▶ [書面任務 1] 請將原文節選中的句子「follower會投自己一票,並且給其他節點發送票據vote,等到其他節點回復。」譯成英文。
▶ [書面任務 2] 請照原文抄錄原文節選中從「1、Nacos集羣選舉策略」到「的epoch的道理是一樣的。」的部分。

::: 原文節選 :::

1、Nacos集羣選舉策略
在Raft協議中,節點有三種角色:
- Leader:負責接收客戶端的請求
- Candidate:用於選舉Leader的一種角色
- Follower:負責響應來自Leader或者Candidate的請求
選舉分爲兩個階段:
- 服務啓動的時候
- leader掛了的時候
所有節點啓動的時候,都是follower狀態。 如果在一段時間內如果沒有收到leader的心跳(可能是沒有leader,也可能是leader掛了),那麼follower會變成Candidate。然後發起選舉,選舉之前,會增加term,這個term和zookeeper中的epoch的道理是一樣的。
follower會投自己一票,並且給其他節點發送票據vote,等到其他節點回復。
在這個過程中,可能出現幾種情況
- 收到過半的票數通過,則成爲leader
- 被告知其他節點已經成爲leader,則自己切換爲follower
- 一段時間內沒有收到過半的投票,則重新發起選舉
約束條件:
- 在任一term中,單個節點最多隻能投一票
2、Nacos Raft源碼分析
2.1、RaftCore.init()
Nacos Server在啓動的時候會調用RaftCore.init()方法進行集羣選舉操作和節點之間的心跳機制
/**
* @author nacos
*/
@Component
public class RaftCore {
@PostConstruct
public void init() throws Exception {
Loggers.RAFT.info("initializing Raft sub-system");
executor.submit(notifier);
long start = System.currentTimeMillis();
raftStore.loadDatums(notifier, datums);
setTerm(NumberUtils.toLong(raftStore.loadMeta().getProperty("term"), 0L));
Loggers.RAFT.info("cache loaded, datum count: {}, current term: {}", datums.size(), peers.getTerm());
while (true) {
if (notifier.tasks.size() <= 0) {
break;
}
Thread.sleep(1000L);
}
initialized = true;
Loggers.RAFT.info("finish to load data from disk, cost: {} ms.", (System.currentTimeMillis() - start));
//節點選舉
GlobalExecutor.registerMasterElection(new MasterElection());
//集羣節點的心跳機制
GlobalExecutor.registerHeartbeat(new HeartBeat());
Loggers.RAFT.info("timer started: leader timeout ms: {}, heart-beat timeout ms: {}",
GlobalExecutor.LEADER_TIMEOUT_MS, GlobalExecutor.HEARTBEAT_INTERVAL_MS);
}
}
在init()方法中,使用GlobalExecutor.registerMasterElection(new MasterElection());方法來進行選舉操作;
registerMasterElection()方法中,啓動了一個定時任務去執行MasterElection裏面的操作;接下來看MasterElection裏面的邏輯:
2.2、new MasterElection()

::: 所給資料 :::

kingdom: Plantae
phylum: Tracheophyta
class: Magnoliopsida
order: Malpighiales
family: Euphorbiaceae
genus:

:::

▶ [練習答案 1] The follower casts one vote for itself, sends a vote ballot to the other nodes, and waits for the other nodes to reply.

▶ [練習答案 2]
1、Nacos集羣選舉策略
在Raft協議中,節點有三種角色:
- Leader:負責接收客戶端的請求
- Candidate:用於選舉Leader的一種角色
- Follower:負責響應來自Leader或者Candidate的請求
選舉分爲兩個階段:
- 服務啓動的時候
- leader掛了的時候
所有節點啓動的時候,都是follower狀態。 如果在一段時間內如果沒有收到leader的心跳(可能是沒有leader,也可能是leader掛了),那麼follower會變成Candidate。然後發起選舉,選舉之前,會增加term,這個term和zookeeper中的epoch的道理是一樣的。